Le charivari

 

 

Croyez-vous que les portes se borneront à leur rire d'huîtres vidées, les fenêtres à leur aveuglement concerté ? Et qu'il suffira qu'un scarabée remue l'antenne droite pour mettre aux fers toute une demeure ? Pensez-vous que nous retiendrons notre souffle et ne laisserons rien filtrer de notre colère, rien suinter de notre chagrin immense ? Musique d'hommes que l'on ne peut interdire, et qui plante ses échardes loin au fond de la chair coupable. Musique de cercles d'âge, musique de cercles d'oiseaux de proie, attentifs à ne rien oublier. Et puis, on n'oublie pas. La vie n'oublie pas. Il n'y a pas d'oubli.
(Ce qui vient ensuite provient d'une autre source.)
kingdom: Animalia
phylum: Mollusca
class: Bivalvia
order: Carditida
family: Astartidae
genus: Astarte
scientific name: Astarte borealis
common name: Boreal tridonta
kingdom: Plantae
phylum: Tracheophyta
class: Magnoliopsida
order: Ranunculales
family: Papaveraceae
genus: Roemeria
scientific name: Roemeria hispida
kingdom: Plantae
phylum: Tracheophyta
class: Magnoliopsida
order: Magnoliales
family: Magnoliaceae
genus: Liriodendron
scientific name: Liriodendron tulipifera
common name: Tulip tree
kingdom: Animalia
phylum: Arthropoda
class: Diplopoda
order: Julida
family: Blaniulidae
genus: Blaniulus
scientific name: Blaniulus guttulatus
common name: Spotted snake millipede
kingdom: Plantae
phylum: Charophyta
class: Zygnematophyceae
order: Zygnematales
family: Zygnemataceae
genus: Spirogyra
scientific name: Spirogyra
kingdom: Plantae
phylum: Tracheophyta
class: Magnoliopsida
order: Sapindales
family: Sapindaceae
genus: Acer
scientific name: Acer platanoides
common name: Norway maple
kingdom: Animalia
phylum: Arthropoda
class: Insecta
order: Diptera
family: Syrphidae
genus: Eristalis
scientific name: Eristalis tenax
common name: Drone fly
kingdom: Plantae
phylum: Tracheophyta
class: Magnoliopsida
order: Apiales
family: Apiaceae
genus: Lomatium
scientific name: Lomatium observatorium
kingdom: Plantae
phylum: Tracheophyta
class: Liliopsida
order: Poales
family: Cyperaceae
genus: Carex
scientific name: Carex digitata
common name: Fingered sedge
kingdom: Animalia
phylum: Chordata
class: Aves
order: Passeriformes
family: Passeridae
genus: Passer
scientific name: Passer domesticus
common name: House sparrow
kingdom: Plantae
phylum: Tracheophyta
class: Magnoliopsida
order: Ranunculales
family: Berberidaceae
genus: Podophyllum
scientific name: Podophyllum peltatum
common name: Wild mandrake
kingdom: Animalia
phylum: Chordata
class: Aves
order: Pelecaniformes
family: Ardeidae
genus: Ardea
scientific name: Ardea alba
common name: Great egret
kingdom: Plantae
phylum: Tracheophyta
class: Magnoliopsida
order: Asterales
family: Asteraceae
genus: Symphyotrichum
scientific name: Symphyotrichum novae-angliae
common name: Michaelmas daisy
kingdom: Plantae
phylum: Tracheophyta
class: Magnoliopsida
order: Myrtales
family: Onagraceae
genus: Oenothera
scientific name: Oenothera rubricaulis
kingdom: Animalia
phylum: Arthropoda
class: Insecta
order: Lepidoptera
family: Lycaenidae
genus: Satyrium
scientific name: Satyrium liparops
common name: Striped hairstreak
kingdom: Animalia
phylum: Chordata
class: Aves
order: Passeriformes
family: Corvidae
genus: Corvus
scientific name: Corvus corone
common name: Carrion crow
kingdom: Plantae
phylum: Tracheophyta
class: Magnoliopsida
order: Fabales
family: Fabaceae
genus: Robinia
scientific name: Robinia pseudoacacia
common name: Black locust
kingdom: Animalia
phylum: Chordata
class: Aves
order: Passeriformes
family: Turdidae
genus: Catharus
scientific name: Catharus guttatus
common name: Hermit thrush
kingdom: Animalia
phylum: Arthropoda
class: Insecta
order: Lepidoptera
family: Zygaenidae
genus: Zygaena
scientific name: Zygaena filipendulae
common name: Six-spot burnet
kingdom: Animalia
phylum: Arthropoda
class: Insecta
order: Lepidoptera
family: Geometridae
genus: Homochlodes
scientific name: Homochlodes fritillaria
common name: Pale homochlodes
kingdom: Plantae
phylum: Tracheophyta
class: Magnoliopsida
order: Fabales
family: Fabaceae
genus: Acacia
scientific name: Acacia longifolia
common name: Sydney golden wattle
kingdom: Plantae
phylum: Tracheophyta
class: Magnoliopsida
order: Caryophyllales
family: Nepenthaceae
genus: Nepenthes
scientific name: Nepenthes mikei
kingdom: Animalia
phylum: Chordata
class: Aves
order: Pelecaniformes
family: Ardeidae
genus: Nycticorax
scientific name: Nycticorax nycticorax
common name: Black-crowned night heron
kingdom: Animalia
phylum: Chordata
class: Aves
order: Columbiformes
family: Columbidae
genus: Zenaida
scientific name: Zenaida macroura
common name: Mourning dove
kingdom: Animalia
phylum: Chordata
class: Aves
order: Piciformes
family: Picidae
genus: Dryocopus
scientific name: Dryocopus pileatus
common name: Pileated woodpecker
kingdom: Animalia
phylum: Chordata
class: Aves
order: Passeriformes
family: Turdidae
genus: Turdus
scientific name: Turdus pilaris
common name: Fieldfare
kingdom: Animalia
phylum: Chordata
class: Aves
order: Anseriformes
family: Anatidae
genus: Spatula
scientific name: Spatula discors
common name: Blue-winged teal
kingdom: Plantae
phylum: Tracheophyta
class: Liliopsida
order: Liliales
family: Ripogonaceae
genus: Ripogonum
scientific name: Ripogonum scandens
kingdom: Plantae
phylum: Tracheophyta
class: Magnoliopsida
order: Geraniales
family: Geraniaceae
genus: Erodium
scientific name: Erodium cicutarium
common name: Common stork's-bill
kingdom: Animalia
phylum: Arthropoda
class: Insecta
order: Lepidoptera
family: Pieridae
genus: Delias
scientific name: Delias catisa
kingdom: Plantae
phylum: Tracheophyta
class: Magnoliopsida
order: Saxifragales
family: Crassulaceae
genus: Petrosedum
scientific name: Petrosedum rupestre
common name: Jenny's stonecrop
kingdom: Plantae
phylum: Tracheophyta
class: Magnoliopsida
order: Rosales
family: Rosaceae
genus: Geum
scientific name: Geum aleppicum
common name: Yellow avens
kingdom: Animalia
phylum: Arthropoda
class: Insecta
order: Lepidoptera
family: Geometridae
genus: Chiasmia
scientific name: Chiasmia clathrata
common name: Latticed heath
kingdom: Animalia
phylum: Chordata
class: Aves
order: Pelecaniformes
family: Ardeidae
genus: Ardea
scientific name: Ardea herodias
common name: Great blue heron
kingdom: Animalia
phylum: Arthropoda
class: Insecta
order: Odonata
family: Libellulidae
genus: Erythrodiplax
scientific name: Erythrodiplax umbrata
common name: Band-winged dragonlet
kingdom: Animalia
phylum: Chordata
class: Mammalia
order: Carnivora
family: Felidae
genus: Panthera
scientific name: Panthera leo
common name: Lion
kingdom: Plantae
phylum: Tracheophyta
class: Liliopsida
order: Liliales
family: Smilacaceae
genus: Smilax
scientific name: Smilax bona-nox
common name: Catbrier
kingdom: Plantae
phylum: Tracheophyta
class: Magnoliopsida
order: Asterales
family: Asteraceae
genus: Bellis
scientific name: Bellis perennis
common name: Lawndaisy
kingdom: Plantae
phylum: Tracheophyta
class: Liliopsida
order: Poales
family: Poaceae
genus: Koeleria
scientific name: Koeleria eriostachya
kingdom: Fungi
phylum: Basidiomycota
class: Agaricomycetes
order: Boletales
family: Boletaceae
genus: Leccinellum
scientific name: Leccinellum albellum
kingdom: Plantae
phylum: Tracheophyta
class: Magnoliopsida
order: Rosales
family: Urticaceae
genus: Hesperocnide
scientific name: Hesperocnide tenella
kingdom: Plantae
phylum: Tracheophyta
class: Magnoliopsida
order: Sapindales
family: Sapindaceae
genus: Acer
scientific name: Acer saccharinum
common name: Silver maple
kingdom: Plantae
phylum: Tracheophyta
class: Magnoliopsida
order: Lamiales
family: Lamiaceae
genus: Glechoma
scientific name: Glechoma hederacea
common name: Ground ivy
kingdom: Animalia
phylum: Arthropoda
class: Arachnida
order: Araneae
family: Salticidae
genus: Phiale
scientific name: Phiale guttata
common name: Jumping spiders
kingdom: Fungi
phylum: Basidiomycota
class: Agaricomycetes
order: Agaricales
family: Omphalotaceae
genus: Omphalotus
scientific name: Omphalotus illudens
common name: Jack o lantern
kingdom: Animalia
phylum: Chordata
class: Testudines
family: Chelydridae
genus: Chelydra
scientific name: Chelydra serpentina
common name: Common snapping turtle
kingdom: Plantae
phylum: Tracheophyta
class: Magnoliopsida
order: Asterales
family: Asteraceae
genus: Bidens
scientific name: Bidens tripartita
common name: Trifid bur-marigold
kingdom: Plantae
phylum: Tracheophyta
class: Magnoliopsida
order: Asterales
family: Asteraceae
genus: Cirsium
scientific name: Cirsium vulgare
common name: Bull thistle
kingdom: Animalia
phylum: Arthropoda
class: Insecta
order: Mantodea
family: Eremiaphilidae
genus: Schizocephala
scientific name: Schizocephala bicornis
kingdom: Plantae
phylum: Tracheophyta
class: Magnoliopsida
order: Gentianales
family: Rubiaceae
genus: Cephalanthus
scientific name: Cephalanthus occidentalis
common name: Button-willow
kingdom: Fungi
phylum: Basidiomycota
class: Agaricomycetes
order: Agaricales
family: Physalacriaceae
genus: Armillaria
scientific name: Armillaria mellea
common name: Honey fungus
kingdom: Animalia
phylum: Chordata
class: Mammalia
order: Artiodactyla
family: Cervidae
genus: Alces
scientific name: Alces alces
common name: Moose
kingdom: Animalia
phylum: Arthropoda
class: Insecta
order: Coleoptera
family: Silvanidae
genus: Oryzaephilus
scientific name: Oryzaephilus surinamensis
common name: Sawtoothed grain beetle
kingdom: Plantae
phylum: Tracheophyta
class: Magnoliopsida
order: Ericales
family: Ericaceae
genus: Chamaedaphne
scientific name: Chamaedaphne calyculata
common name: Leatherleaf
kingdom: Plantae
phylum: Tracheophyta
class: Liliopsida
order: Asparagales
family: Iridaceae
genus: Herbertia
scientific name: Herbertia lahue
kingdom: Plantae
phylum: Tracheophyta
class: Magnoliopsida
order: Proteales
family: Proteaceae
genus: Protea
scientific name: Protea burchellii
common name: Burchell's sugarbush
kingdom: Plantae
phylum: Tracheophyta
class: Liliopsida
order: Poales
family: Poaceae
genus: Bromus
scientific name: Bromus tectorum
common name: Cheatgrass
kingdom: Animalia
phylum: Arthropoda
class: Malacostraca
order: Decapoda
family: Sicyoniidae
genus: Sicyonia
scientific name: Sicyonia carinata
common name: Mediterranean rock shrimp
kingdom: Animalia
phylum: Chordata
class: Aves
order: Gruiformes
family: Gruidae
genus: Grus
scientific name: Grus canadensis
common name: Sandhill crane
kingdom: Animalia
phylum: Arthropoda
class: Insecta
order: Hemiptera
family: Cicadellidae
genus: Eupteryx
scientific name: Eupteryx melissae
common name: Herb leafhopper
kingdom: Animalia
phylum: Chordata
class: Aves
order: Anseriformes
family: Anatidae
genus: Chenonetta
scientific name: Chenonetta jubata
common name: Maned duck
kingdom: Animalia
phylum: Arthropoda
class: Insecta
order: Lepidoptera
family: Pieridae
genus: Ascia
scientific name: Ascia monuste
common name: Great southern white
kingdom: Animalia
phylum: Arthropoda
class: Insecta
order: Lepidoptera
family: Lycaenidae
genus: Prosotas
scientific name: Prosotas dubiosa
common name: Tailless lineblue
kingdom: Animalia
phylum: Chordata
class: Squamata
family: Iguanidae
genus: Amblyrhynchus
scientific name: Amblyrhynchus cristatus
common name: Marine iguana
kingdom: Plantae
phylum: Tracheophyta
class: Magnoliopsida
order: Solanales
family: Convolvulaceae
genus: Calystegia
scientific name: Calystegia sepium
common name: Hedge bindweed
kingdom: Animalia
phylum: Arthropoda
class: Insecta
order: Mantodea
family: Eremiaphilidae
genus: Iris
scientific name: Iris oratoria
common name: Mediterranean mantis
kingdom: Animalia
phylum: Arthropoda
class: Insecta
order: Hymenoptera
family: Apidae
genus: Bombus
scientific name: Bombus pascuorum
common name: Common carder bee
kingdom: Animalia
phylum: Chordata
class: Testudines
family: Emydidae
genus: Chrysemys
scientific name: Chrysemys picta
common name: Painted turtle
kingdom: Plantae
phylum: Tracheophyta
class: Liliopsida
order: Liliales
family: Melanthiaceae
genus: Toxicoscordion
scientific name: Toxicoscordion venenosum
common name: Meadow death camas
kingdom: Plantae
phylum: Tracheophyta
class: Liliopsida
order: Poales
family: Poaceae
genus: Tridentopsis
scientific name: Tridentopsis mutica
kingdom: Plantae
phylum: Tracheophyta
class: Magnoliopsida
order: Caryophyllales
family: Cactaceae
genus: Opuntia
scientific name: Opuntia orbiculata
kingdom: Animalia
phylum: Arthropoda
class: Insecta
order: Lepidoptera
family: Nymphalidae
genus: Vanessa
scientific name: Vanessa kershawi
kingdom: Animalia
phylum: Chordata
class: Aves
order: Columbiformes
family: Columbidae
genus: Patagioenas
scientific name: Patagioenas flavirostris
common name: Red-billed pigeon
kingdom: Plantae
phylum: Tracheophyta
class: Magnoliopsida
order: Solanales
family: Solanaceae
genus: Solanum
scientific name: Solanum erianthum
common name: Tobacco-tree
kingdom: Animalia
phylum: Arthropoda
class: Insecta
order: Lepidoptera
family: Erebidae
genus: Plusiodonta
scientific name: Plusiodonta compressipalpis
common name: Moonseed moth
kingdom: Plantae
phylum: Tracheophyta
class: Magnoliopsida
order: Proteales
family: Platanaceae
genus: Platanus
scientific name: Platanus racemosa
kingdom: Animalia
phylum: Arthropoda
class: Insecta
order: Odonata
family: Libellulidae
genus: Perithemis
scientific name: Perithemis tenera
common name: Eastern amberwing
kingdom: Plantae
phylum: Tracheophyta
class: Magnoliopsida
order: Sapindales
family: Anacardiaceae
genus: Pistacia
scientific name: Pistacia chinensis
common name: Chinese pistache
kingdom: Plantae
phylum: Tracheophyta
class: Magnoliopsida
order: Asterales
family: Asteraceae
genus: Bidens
Toujours une arête se met en travers et rallume la fête ancienne, toujours une femme se met à crier et appelle son bonheur d'autrefois, toujours un enfant se met à parler et demande innocemment ce qui fait sa force et sa douceur. Toujours la suavité du printemps prend la forme d'une chevelure, toujours la dureté d'un hiver se cintre autour d'un front étroit. Qu'importe si l'on a choisi, encore faut-il que le choix inverse se détache et tombe. Ici les os sont rudes et résonnent terriblement. Musique d'hommes indélébiles qui refusent la dégénération. L'impossible inexistance.